Уже много позднее, когда звезда коховской славы — звезда первой величины — несколько потускнела; когда вместо гимнов вслед ему неслись проклятья; когда ученый мир — как переменчивы настроения в этом мире! — разуверился в нем и кое-кто пытался даже умалить прежние его заслуги перед человечеством, Кох, во многом изменивший себе, остался таким же незаметным героем, способным в любую минуту принести в жертву собственную жизнь, если в награду за это удастся открыть еще одного микроба или еще один источник болезни, приносящий страдания людям.
Быть может, более всего сказалось его величие именно в те дни, когда, измученный разыгравшейся трагедией, осмеянный и развенчанный, он брел под африканским зноем из одной жалкой хижины в другую, из одного болота в другое в поисках возбудителя злокачественной лихорадки, которой страдали несчастные туземцы…

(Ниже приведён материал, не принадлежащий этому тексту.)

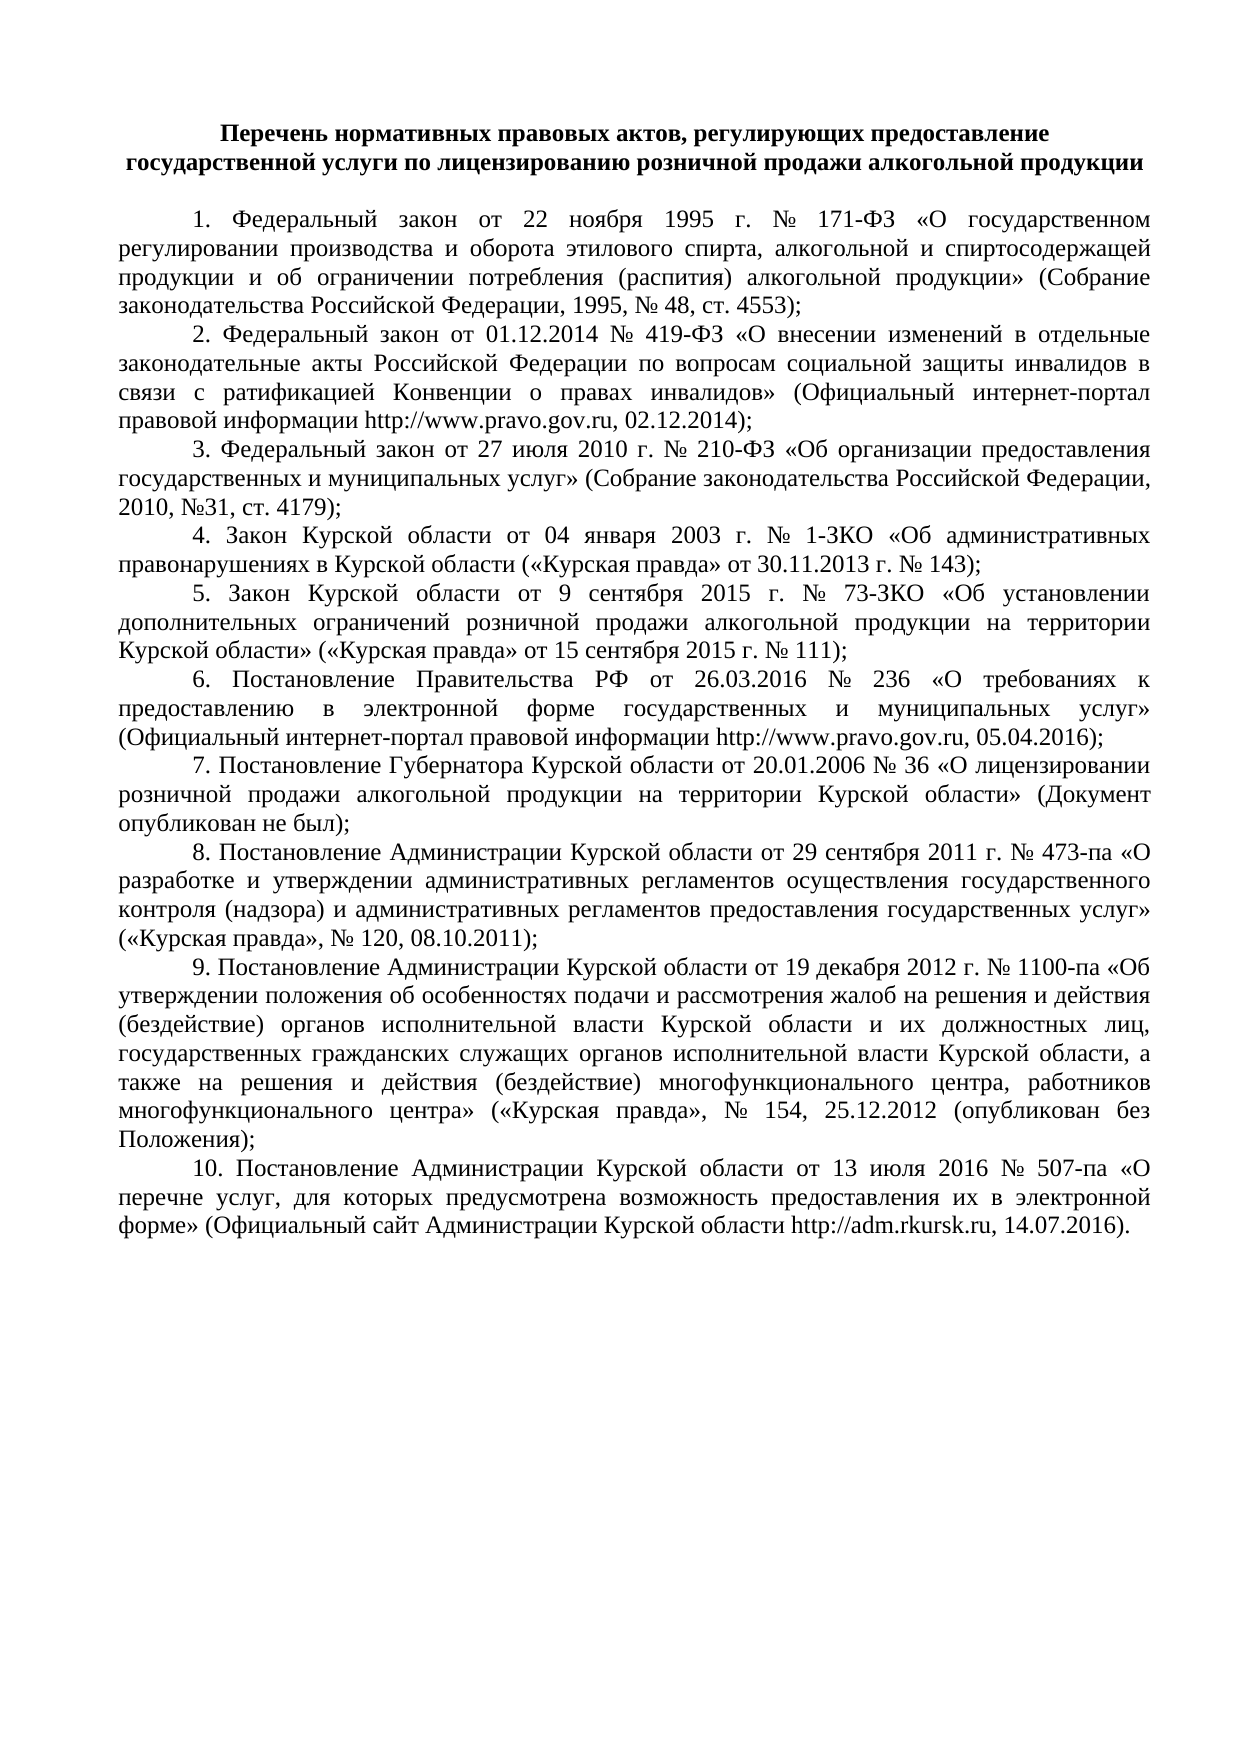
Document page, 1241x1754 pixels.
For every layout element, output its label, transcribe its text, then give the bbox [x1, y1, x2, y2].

text 8. Постановление Администрации Курской области от 29 сентября 2011 г. № 473-па «О разработке и утверждении административных регламентов осуществления государственного контроля (надзора) и административных регламентов предоставления государственных услуг» («Курская правда», № 120, 08.10.2011); [118, 837, 1152, 952]
text 4. Закон Курской области от 04 января 2003 г. № 1-ЗКО «Об административных правонарушениях в Курской области («Курская правда» от 30.11.2013 г. № 143); [118, 521, 1152, 578]
text 7. Постановление Губернатора Курской области от 20.01.2006 № 36 «О лицензировании розничной продажи алкогольной продукции на территории Курской области» (Документ опубликован не был); [118, 751, 1152, 837]
text 9. Постановление Администрации Курской области от 19 декабря 2012 г. № 1100-па «Об утверждении положения об особенностях подачи и рассмотрения жалоб на решения и действия (бездействие) органов исполнительной власти Курской области и их должностных лиц, государственных гражданских служащих органов исполнительной власти Курской области, а также на решения и действия (бездействие) многофункционального центра, работников многофункционального центра» («Курская правда», № 154, 25.12.2012 (опубликован без Положения); [118, 952, 1152, 1153]
text 10. Постановление Администрации Курской области от 13 июля 2016 № 507-па «О перечне услуг, для которых предусмотрена возможность предоставления их в электронной форме» (Официальный сайт Администрации Курской области http://adm.rkursk.ru, 14.07.2016). [118, 1153, 1152, 1239]
text 6. Постановление Правительства РФ от 26.03.2016 № 236 «О требованиях к предоставлению в электронной форме государственных и муниципальных услуг» (Официальный интернет-портал правовой информации http://www.pravo.gov.ru, 05.04.2016); [118, 664, 1152, 751]
text 5. Закон Курской области от 9 сентября 2015 г. № 73-ЗКО «Об установлении дополнительных ограничений розничной продажи алкогольной продукции на территории Курской области» («Курская правда» от 15 сентября 2015 г. № 111); [118, 578, 1152, 664]
text Перечень нормативных правовых актов, регулирующих предоставление [118, 118, 1152, 147]
text 1. Федеральный закон от 22 ноября 1995 г. № 171-ФЗ «О государственном регулировании производства и оборота этилового спирта, алкогольной и спиртосодержащей продукции и об ограничении потребления (распития) алкогольной продукции» (Собрание законодательства Российской Федерации, 1995, № 48, ст. 4553); [118, 204, 1152, 319]
text государственной услуги по лицензированию розничной продажи алкогольной продукции [118, 147, 1152, 176]
text 3. Федеральный закон от 27 июля 2010 г. № 210-ФЗ «Об организации предоставления государственных и муниципальных услуг» (Собрание законодательства Российской Федерации, 2010, №31, ст. 4179); [118, 434, 1152, 521]
text 2. Федеральный закон от 01.12.2014 № 419-ФЗ «О внесении изменений в отдельные законодательные акты Российской Федерации по вопросам социальной защиты инвалидов в связи с ратификацией Конвенции о правах инвалидов» (Официальный интернет-портал правовой информации http://www.pravo.gov.ru, 02.12.2014); [118, 319, 1152, 434]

Впрочем, эти далекие трагические дни еще не наступили. До них он успел насладиться славой — мало на чью долю выпало такое прижизненное признание; и главное — он успел насладиться торжеством своей науки.
Он думал не о славе, не о торжестве, когда сидел в своем закутке в Вольштейне, вскрывал мышиные трупы, копался в нафаршированной сибиреязвенными бактериями селезенке или пересеивал чистые культуры микробов. Не думал он о славе и в тот день, когда его вызвали на роды и он забыл вынуть из-под микроскопа очередные стеклышки с микробами.

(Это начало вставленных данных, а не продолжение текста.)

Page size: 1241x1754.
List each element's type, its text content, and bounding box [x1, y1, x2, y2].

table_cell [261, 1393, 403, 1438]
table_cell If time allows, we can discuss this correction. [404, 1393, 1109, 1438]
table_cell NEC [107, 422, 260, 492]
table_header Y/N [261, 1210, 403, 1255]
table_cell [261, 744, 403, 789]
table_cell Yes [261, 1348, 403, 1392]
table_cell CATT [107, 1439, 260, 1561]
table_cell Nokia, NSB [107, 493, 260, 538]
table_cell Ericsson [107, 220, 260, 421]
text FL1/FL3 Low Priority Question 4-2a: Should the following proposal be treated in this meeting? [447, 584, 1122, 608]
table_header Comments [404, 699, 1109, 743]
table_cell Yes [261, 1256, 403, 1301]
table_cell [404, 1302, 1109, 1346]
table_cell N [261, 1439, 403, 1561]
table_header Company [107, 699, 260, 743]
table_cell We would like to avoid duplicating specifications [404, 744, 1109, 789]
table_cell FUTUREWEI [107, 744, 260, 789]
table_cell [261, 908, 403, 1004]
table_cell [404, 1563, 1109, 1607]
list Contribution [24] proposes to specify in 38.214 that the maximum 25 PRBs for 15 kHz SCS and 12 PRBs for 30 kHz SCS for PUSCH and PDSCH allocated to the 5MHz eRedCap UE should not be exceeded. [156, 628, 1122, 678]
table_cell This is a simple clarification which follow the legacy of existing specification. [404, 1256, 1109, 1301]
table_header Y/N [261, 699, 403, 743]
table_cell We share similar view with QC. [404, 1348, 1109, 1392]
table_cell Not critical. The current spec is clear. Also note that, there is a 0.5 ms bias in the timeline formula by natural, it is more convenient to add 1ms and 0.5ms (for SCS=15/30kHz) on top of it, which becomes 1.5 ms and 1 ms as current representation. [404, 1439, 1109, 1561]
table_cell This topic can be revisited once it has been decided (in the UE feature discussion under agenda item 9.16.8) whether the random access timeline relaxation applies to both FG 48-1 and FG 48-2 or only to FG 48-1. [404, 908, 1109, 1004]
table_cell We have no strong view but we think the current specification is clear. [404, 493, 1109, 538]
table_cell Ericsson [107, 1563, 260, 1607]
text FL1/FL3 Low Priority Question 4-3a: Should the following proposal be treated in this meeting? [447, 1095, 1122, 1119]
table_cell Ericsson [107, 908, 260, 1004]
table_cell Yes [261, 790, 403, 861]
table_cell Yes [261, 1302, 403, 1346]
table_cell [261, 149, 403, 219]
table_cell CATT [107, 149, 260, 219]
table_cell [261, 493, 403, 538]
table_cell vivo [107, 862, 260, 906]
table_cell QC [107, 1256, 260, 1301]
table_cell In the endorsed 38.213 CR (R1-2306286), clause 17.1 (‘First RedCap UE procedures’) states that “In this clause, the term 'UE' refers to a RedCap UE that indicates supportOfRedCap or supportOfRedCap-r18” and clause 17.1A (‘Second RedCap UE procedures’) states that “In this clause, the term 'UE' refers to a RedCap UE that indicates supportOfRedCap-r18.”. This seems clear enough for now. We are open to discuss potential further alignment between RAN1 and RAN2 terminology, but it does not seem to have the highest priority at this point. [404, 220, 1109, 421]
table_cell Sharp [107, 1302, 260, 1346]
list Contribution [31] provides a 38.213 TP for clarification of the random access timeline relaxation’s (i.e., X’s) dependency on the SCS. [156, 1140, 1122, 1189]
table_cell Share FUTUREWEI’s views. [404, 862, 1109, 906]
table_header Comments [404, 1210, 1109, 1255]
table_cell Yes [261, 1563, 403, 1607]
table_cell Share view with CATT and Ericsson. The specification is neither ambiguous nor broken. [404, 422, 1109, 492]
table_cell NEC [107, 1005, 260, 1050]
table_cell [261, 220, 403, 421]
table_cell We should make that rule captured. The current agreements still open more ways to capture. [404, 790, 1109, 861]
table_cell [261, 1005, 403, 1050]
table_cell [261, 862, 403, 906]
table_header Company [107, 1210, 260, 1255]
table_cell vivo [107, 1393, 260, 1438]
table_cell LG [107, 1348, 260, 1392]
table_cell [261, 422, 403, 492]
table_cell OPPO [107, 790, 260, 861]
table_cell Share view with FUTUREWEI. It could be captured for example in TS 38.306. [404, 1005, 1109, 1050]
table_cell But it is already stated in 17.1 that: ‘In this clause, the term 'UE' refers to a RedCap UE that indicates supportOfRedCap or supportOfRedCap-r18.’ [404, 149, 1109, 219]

Вернувшись и едва успев перекусить, он бросился к микроскопу. Сначала подумал, что это у него от переутомления, как уже не раз бывало, забегали перед глазами черные мушки. Но «мушки» как раз те бегали — совершенно неподвижно они поблескивали в виде ожерелья, словно на длинные нити кто-то нанизал бусы…

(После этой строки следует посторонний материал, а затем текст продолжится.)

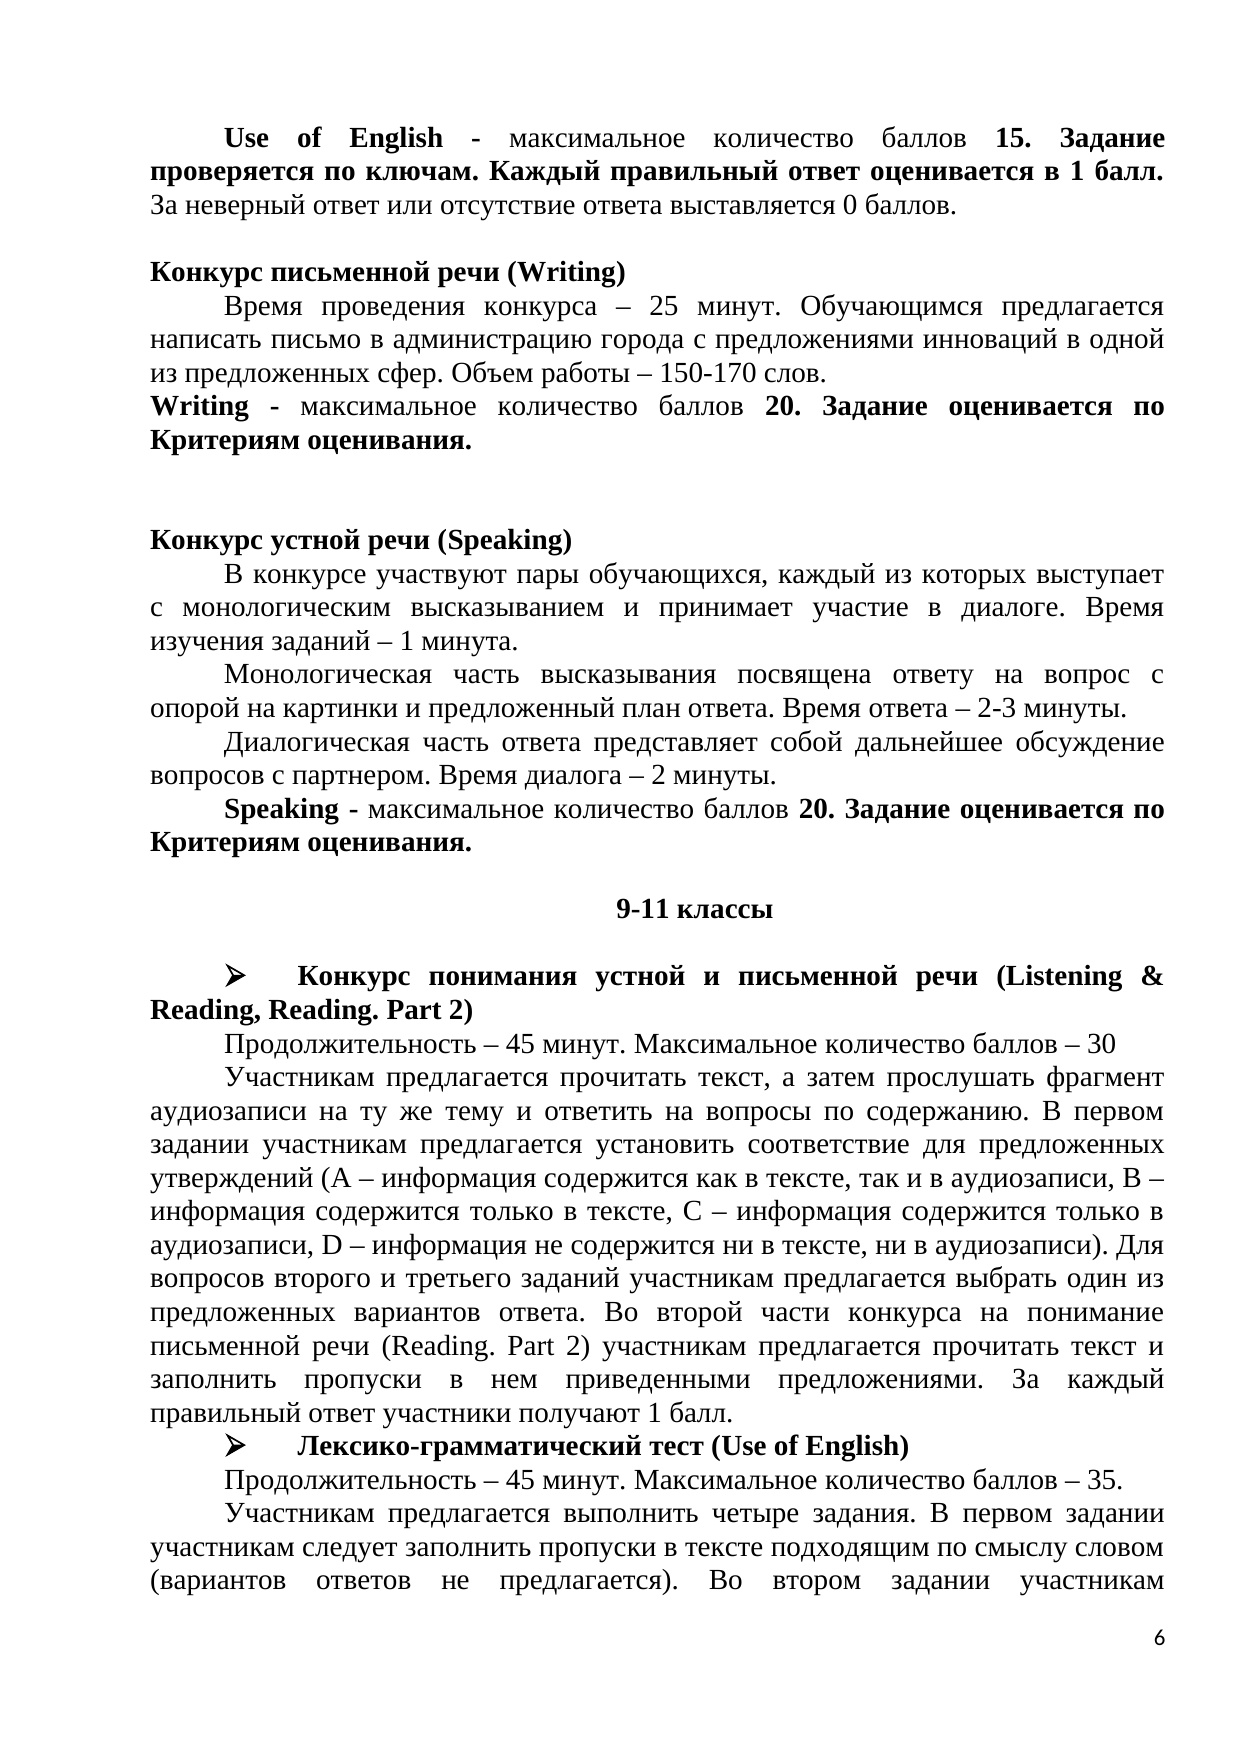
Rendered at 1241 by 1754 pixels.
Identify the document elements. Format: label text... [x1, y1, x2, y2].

«Споры! — мелькнула догадка. — Самая устойчивая форма бактерий! Защитная их реакция на неблагоприятные условия — ведь они пролежали без тепла, без пищи добрых четыре часа…»
Это было гениальным открытием, дающим сразу разгадку многих тайн.
Как это почти всегда бывает в науке, ничто не рождается на голом месте.
Несколько лет назад известный немецкий ботаник Кон высказал предположение о существовании сибиреязвенных спор, но установить этого не смог. А Кох не высказывал предположений и догадок — он имел дело с доказанным фактом.
Ну, и что же из этого следовало? Какую непосредственную пользу могло принести его открытие людям? Какие загадки оно решало?
Во Франции, в Оверни, есть знаменитый «Холм ведьм». Во времена Коха и Пастера он был знаменит тем, что каждая овца, поевшая на этом Холме роскошной, сочной травы, вскоре сдыхала в страшных мучениях. И совсем недалеко от Холма — будто кто-то проложил границу для заразы! — спокойно пасся скот. Сибирская язва никогда не поражала его.
Как это может быть, что в одном районе, на одном пастбище в правом участке можно спокойно кормить коров и овец, тогда как левый — могила для них? Вот вопрос, мучивший умы крестьян, ветеринаров, ученых-медиков. Вот вопрос, над которым мучился Пастер, выезжавший на «проклятые богом» луга Оверни, и который разрешил Кох, не выходя из своей лаборатории.